New Delhi: On 31 March, Rahul Gandhi promised if the Congress returns to power it will increase education spending to 6 per cent of GDP from the current 4.6 per cent. This is the second such promise made by the Congress president recently. The first was the Nyuntam Aay Yojana (NYAY) scheme where nearly 2 per cent of GDP is planned to be spent as cash transfers to the poorest. Together that could mean a 4 per cent rise in GDP.
ThePrint looks at the implications of such additional expenditure and how it would be met.
GDP and expenditure
The magnitude of government spending is often referred to as a share of GDP to give a sense of how much of the country’s total output is being spent on a particular item.
However, it must be remembered that GDP is the value of goods and services produced in the country. Most of it is in private hands. It is the wages and incomes earned by households of India.
For the government to spend Rs 100 on anything, be it teachers’ salaries or building schools, it first has to have that much money. Spending 6 per cent of GDP means that the government would have to (i) spend less on something else, or (ii) tax people more, or (iii) borrow the money. Money that is with households of India cannot be spent by the government without one of the three happening.
The question is not whether the poor should have something to eat and schools to send their children to. Everyone agrees that they should. The question the Congress must answer clearly is — where will the money come from?
It has not explained whether GST rates will be higher, whether income tax and corporate tax will be raised, and if they are, how much will be the additional expected revenues from each source.
The danger of not saying what expenditure would be cut — if that is to be the path to garnering resources for additional spending — is that capital expenditure will be cut. That is what has usually happened in the past.
Between NYAY and this additional education spending, government expenditure could rise by around 4 per cent of GDP. If these promises are kept without cutting other spending or raising taxes, the government would be borrowing an additional amount almost equal to its total borrowing today, or even more. The FRMB (Fiscal Responsibility and Budget Management) target of 3.0 per cent of GDP would have to be given up.
Is Rahul Gandhi proposing an alternate path of fiscal consolidation?
To understand the macro implications of such large government spending plans without adequate plans to be fiscally prudent is important. The risks associated with higher fiscal deficits include a larger current account deficit as the country spends more. This can lead to pressure on the rupee, higher inflation, crowding out of private borrowing and investment, and higher interest rates. While expansionary fiscal policy (higher borrowing by government) could give the economy a period of higher growth, such demand-driven growth is likely to be unsustainable.
On a side note, in the context of education spending there are additional questions.

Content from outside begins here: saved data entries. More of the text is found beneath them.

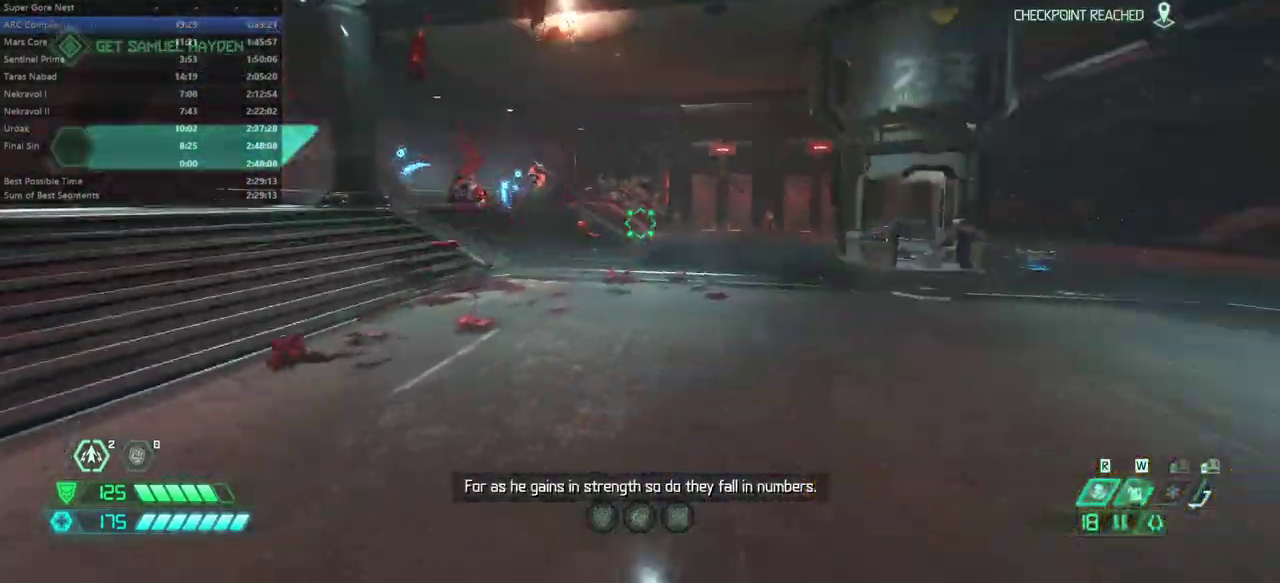
{"keys": ["fw", "l"], "mouse": [], "events": [[367, "fw", "down"], [367, "l", "down"]]}
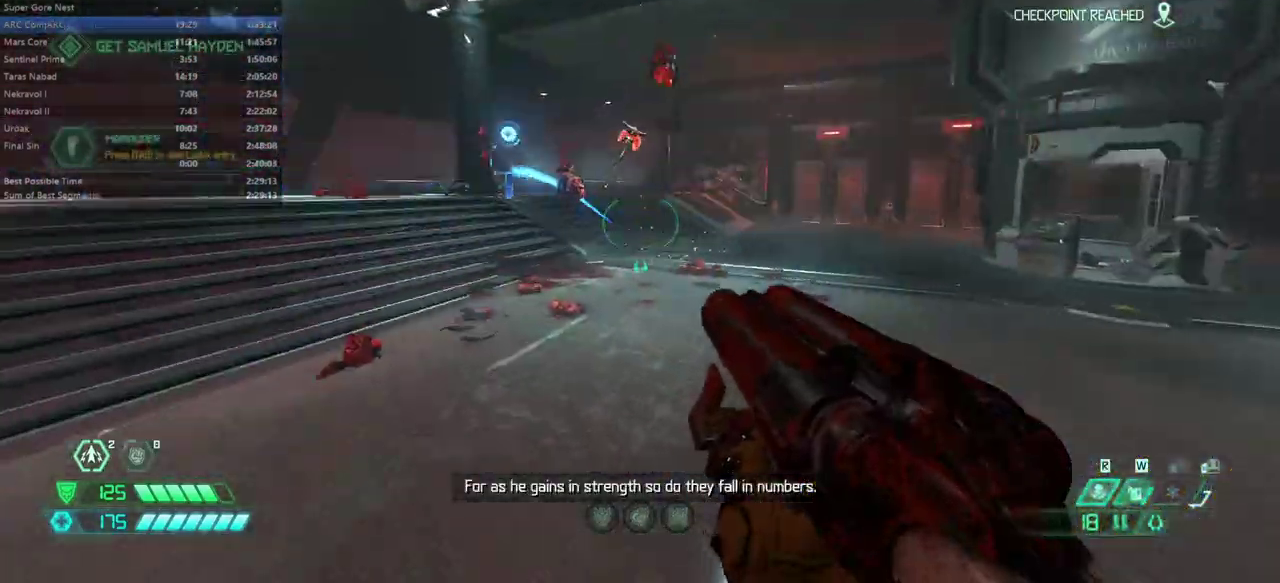
{"keys": ["fw", "r"], "mouse": [], "events": [[200, "l", "up"], [500, "r", "down"]]}
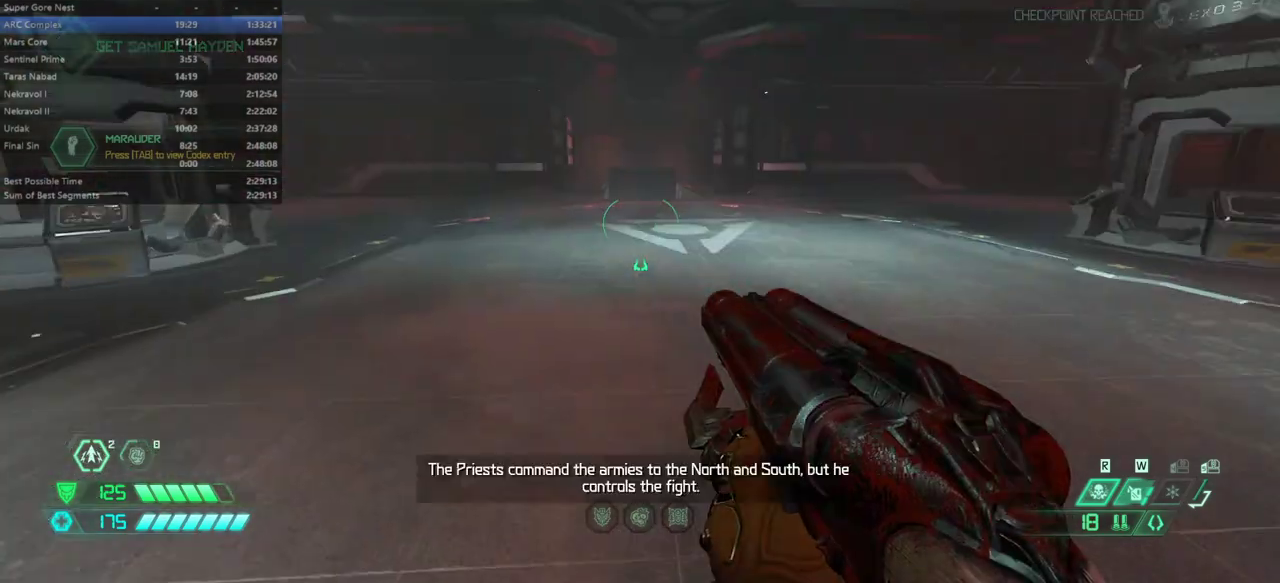
{"keys": ["bw"], "mouse": [], "events": [[33, "fw", "up"], [233, "bw", "down"], [400, "r", "up"]]}
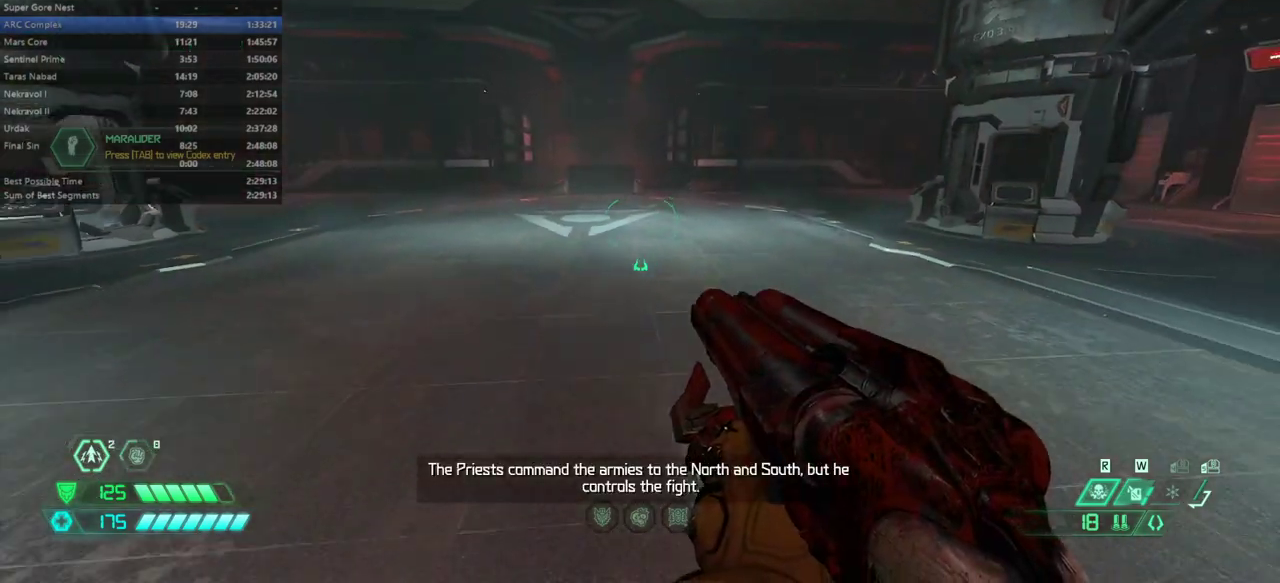
{"keys": [], "mouse": [], "events": [[67, "bw", "up"], [233, "r", "down"], [333, "r", "up"]]}
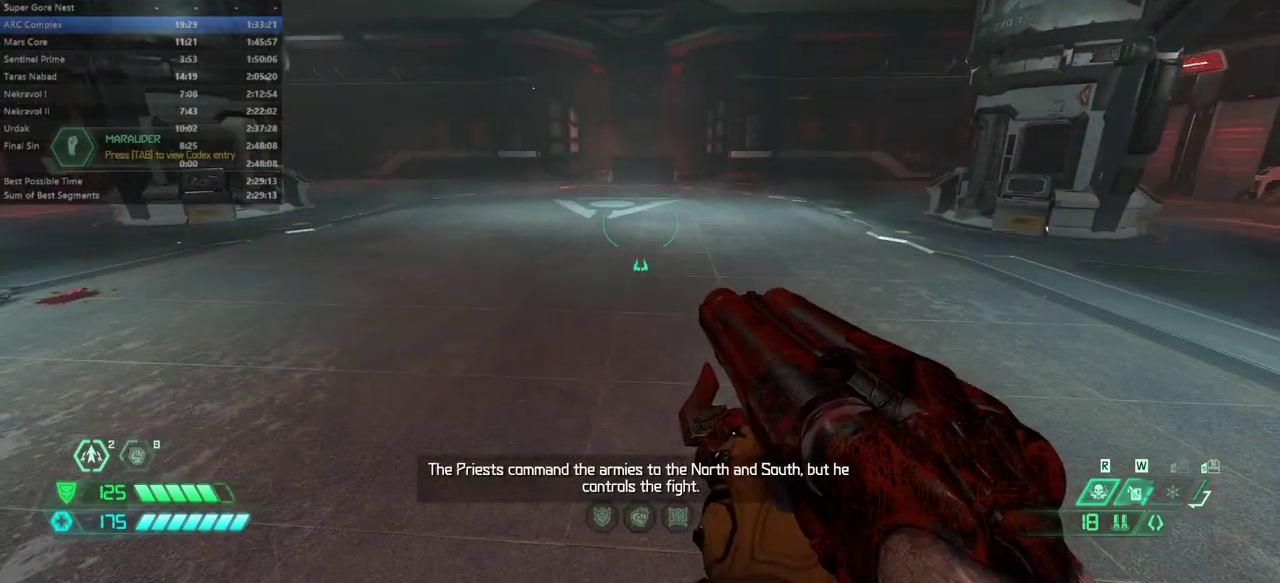
{"keys": [], "mouse": [], "events": []}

Is the present expenditure on education giving us bang for the buck? A recent study shows that, for example, at an average of Rs 47,044 in Gujarat, Rs 39,267 in Kerala, Rs 23,012 in UP per annum per student, government schools are spending much more than private schools without providing commensurately better learning outcomes. In other words, the money already being spent could be spent better before we plan to increase spending.